Omar Yussef put his hands over his ears as the Israelis switched to a heavier gun. It shot tracers that left a deceptively slow, dotted line in the darkness, like a murderous Morse Code. That code spelled death, and the warmth that he had felt during the dinner left Omar Yussef. He could no longer see George Saba. He wondered if he should follow him. The waiter stood nervously behind him in the doorway, eager to lock up. “Are you coming inside, uncle?”
“I’m going home. Good night.”
“May God protect you.”
Omar Yussef thought he must have looked foolish, groping his way along the wall at the roadside, kicking his loafers in front of him with every step to be sure of his footing on the broken pavement. An awareness of fear and doubt came over him. He sensed movement in the alleys he passed, and shadows momentarily took on the shape of men and animals, as though he were a frightened child trying to find the bathroom in the darkness of a nighttime house. He was sweating and, where the perspiration gathered in his moustache and on the baldness of his head, the night wind chilled him. What an old fool you are, he told himself, scrambling about in a battle zone in your nice shoes. Sometimes you can have a gun to your head and you still don’t know where your brains are.
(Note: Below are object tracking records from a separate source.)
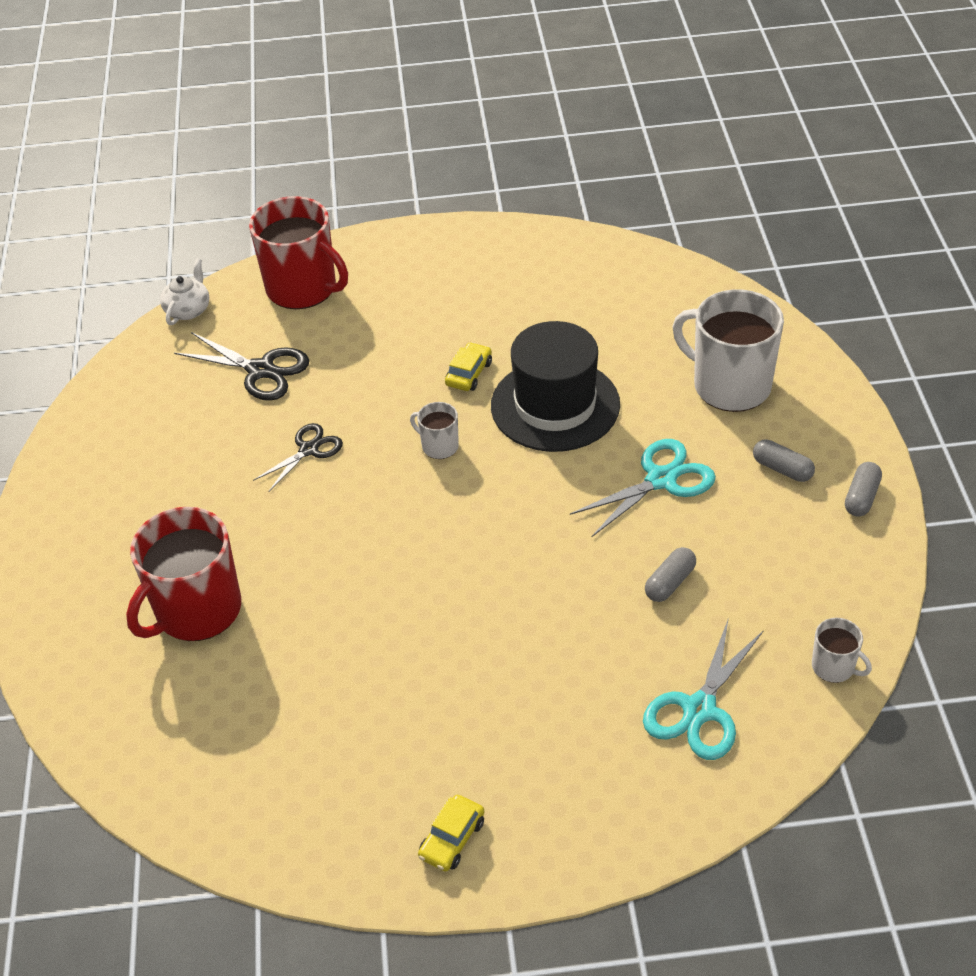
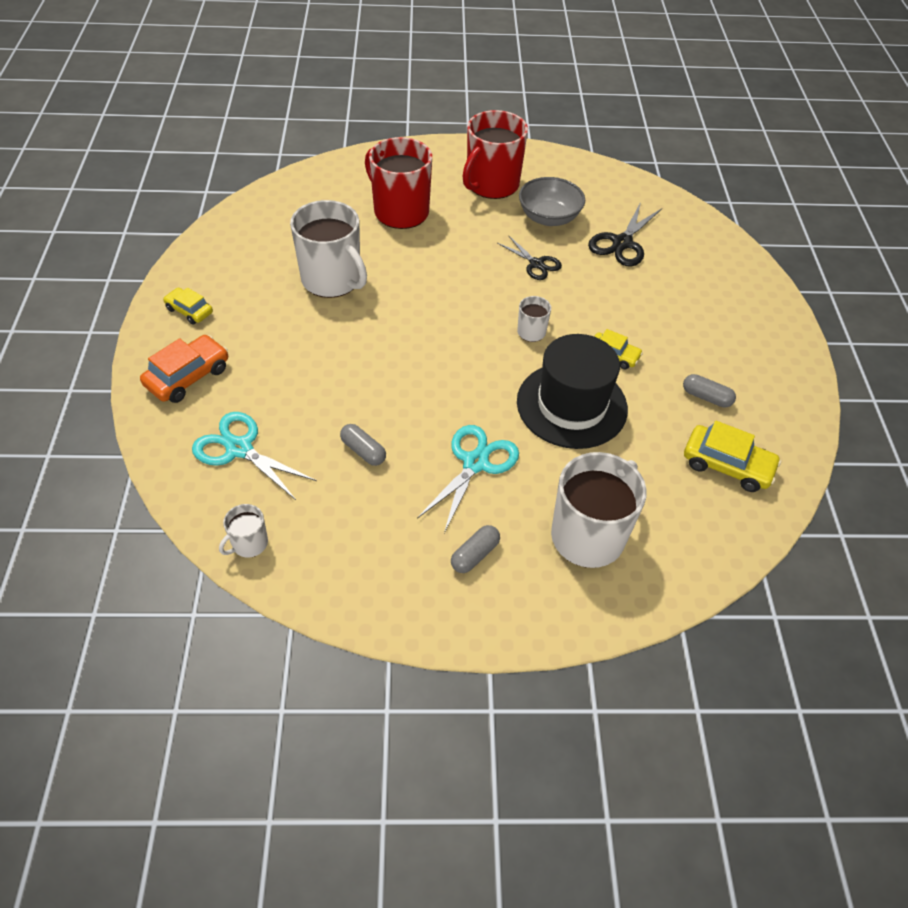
camera: 90 degrees right, 5 degrees up
(188, 310) = (690, 209): white teapot -> none
(208, 443) = (549, 217): none -> grey bowl
(303, 288) = (717, 267): red mug -> red mug (491, 184)
(362, 669) = (332, 280): none -> white mug
(587, 803) = (188, 376): none -> orange car
(612, 289) = (727, 465): none -> yellow car
(661, 480) = (475, 463): turquoise scissors -> turquoise scissors turned 120 degrees counterclockwise
(861, 497) = (429, 611): grey capsule -> grey capsule (706, 397)

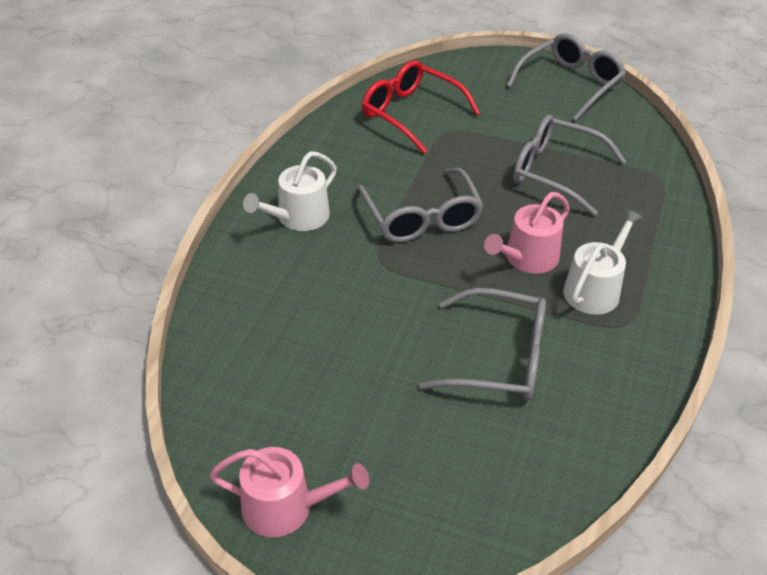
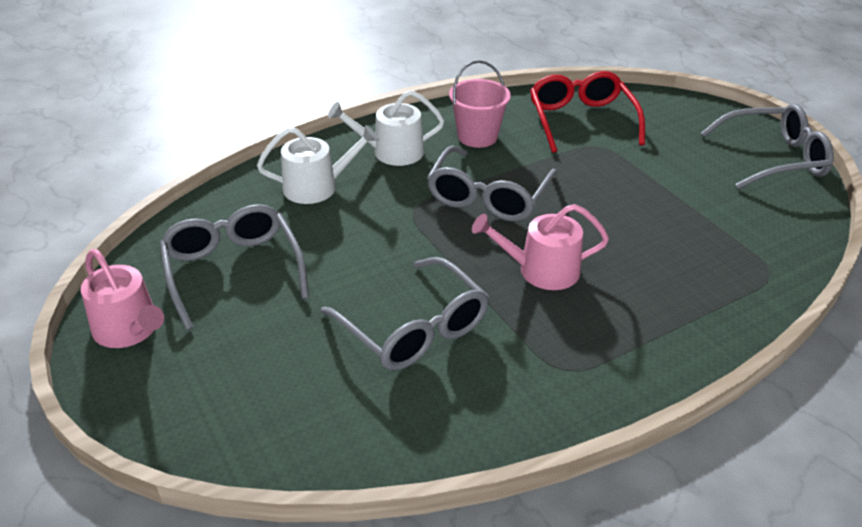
camera: 40 degrees right, 5 degrees down
(350, 167) = (477, 136): none -> pink bucket
(555, 172) = (660, 219): grey glasses -> grey glasses (233, 270)
(595, 289) = (574, 326): white watering can -> white watering can (317, 187)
The firing behind him grew more intense. He wondered what George Saba might do if he found the gunmen on his own roof again, and he decided that only when a gun points at your heart do you realize what it is that you truly love.
George Saba’s family huddled against the thick, stone wall of his bedroom. It was the side of the house farthest from the guns. George came though the front door. The shooting was louder inside and he realized the bullets were punching through the windows into his apartment. He ducked into an alcove in the corridor and crouched against the wall. At the back of the house, his living room faced the deep wadi. It was taking heavy fire from the Israeli position over the canyon.